Articles of Association
§ 1
The company’s name is Duni AB (Reg. No. 556536-7488). The company is a public company (publ).
2 §
The object of the company’s business is to, directly or indirectly, conduct business in production, development and sales of consumer related articles for serving and packaging of meals, and any other activities compatible therewith.
3 §
The company’s registered office shall be situated in Malmö, Sweden.
4 §
The company’s share capital shall be not less than SEK forty million ten thousand (40,010,000) and not more than SEK one hundred sixty million forty thousand (160,040,000).
5 §
The company shall have not less than thirty two million eight thousand (32,008,000) shares and not more than one hundred twenty eight million thirty two thousand (128,032,000) shares.
6 §
The board of directors elected by the shareholders’ meeting shall consist of not less than three (3) members and not more than twelve (12) members.
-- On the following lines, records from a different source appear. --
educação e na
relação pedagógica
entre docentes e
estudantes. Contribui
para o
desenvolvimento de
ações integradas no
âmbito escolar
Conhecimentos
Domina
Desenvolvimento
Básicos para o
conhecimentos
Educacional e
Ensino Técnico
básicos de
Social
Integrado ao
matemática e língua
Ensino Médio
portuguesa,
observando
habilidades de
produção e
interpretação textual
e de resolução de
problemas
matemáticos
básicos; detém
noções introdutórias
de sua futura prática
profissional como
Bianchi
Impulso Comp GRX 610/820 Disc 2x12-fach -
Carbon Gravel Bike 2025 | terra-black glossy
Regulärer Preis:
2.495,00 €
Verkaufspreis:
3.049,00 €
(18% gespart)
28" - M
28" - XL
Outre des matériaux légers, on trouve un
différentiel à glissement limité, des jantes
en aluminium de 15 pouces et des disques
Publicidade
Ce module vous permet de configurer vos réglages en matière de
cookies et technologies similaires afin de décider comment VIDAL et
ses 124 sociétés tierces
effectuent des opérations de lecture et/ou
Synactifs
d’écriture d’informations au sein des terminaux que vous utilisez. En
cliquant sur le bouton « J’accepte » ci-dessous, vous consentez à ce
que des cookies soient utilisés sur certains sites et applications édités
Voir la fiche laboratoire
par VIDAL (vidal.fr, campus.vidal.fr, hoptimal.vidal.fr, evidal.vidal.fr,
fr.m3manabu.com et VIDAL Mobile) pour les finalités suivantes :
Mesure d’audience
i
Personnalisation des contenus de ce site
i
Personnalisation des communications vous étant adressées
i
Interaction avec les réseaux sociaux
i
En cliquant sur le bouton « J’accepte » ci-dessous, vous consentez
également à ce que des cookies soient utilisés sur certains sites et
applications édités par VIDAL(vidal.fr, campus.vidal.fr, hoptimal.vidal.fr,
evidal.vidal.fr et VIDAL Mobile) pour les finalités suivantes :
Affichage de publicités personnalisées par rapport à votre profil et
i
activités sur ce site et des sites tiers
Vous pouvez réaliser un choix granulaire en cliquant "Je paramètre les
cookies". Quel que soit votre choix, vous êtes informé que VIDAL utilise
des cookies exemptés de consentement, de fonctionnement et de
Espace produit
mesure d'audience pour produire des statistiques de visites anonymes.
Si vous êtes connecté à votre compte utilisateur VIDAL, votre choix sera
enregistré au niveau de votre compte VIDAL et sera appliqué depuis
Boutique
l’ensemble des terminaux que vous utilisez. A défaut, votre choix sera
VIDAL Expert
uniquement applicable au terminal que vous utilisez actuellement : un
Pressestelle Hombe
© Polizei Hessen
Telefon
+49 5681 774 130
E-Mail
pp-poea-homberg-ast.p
In addition to the members of the board of directors elected yearly at the general annual meeting, a member of the board and deputy member of the board can from time to time be appointed in accordance with the Private Sector Employees Act (1987:1245).
7 §
The company shall have one (1) or two (2) auditors and one (1) or two (2) deputy auditors, or a registered public accounting firm be elected.
8 §
The company’s financial year shall comprise 1 January – 31 December.
§ 9
Shareholders’ meeting shall be held yearly within six months from the end of each financial year. The shareholder’s meeting shall be held in Stockholm or Malmö, Sweden, at the discretion of the board of directors.
The following business shall be addressed at annual shareholders’ meetings:
- election of a chairman of the meeting;
- preparation and approval of the voting list;
- election of one or two persons who shall approve the minutes of the meeting;
- determination of whether the meeting was duly convened;
- approval of the agenda;
- submission of the annual report and the auditors’ report and, where applicable, the consolidated financial statements and the auditors’ report for the group;
- resolutions regarding
a) the adoption of the income statement and the balance sheet and, when applicable, the consolidated income statement and the consolidated balance sheet;
b) resolutions regarding allocation of the company’s profits or losses in accordance with the adopted balance sheet;
c) resolutions regarding discharge of the members of the board of directors and the managing director from liability;
- determination of fees for members of the board of directors and auditors;
- election of the members of the board of directors and, where applicable, auditors and deputy auditors;
- other matters, which are set out in the Swedish Companies Act (2005:551) or the company’s articles of association. The chairman of the shareholder’s meeting shall not have any casting vote.
§ 10
Notices of shareholders’ meetings shall be published in Post- och Inrikes Tidningar (the Swedish Official Gazette) and Svenska Dagbladet. In the event of cancelled publication of the last-mentioned newspaper, the notices of shall be published in Post- och Inrikes Tidningar (the Swedish Official Gazette) and Dagens Industri. The notices shall be published within the time limits stipulated in the Swedish Companies Act (2005:551).
§ 11
Shareholders who want to participate in shareholders’ meetings, shall notify the company not later than 4.00 pm CET the day which is specified in the notice to the meeting. The last-mentioned day may not be a Sunday, other public holiday, Saturday, Midsummer Eve, Christmas Eve or New Years Eve and not fall earlier than the fifth weekday prior to the meeting.
§ 12
The company’s shares shall be registered in a securities register in accordance with the Swedish Financial Instruments Accounts Act (1998:1479).